**AIM**
How many lines of the rows below contain the string "match"? Give only the number.

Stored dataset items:
· · · · ·

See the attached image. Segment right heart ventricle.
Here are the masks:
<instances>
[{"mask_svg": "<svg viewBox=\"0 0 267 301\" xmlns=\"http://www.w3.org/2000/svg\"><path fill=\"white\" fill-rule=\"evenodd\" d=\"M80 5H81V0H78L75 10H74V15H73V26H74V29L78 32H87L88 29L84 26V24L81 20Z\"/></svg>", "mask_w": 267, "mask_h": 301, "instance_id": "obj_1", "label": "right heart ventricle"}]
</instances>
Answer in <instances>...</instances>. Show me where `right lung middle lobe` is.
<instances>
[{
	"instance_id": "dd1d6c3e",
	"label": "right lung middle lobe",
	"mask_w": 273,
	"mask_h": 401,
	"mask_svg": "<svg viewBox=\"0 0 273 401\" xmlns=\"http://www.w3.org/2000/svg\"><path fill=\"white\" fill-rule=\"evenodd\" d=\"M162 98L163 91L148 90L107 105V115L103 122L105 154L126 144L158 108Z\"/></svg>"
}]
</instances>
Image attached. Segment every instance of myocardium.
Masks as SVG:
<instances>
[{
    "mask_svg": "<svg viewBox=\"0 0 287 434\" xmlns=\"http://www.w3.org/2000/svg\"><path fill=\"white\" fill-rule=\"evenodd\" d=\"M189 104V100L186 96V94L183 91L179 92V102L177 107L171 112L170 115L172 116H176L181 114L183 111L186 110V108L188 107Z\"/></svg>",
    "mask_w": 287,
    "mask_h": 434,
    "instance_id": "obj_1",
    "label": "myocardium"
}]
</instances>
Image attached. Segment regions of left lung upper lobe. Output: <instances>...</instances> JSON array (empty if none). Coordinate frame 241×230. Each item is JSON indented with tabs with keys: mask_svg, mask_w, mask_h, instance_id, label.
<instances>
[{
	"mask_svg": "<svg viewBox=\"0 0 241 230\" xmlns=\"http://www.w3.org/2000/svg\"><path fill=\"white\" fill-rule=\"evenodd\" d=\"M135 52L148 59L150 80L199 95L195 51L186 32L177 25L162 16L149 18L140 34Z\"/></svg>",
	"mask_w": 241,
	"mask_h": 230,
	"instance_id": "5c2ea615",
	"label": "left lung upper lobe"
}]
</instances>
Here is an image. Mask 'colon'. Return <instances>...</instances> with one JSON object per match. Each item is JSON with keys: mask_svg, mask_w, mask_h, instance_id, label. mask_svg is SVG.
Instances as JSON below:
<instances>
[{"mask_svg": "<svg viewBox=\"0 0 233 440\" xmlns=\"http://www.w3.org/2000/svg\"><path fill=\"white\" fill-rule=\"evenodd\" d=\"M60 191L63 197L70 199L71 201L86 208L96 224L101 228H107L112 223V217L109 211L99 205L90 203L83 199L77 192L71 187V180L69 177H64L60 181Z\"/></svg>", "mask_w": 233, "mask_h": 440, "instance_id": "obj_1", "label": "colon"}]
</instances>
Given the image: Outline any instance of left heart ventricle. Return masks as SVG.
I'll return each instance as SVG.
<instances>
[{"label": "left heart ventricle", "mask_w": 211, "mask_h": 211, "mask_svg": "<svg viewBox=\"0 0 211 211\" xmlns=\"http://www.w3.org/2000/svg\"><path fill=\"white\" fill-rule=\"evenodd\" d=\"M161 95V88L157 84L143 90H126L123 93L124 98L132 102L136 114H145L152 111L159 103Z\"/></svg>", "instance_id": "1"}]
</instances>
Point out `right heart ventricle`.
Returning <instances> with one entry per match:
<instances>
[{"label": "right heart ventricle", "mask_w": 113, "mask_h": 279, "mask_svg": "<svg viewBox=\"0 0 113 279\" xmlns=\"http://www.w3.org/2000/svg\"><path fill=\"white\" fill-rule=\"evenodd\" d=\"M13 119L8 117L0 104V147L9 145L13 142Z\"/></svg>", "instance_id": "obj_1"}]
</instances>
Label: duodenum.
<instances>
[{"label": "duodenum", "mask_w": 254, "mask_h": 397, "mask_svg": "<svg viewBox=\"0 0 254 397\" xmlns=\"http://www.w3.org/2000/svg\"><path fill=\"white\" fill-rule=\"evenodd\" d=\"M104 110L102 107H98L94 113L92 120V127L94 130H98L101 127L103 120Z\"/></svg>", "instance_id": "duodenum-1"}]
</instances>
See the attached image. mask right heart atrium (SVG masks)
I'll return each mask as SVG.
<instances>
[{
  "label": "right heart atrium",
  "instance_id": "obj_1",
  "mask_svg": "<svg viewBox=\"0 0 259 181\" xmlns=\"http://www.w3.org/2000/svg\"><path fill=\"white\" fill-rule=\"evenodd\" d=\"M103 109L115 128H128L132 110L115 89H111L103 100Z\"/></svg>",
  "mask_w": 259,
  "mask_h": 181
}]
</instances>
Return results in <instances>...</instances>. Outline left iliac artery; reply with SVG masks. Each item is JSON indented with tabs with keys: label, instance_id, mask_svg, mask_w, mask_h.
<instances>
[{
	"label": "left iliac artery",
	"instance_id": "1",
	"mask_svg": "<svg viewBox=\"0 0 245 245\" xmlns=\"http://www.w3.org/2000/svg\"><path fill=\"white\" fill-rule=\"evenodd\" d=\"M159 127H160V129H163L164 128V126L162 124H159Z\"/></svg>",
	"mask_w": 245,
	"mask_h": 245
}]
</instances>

· · · · ·

**FULL SOLUTION**
2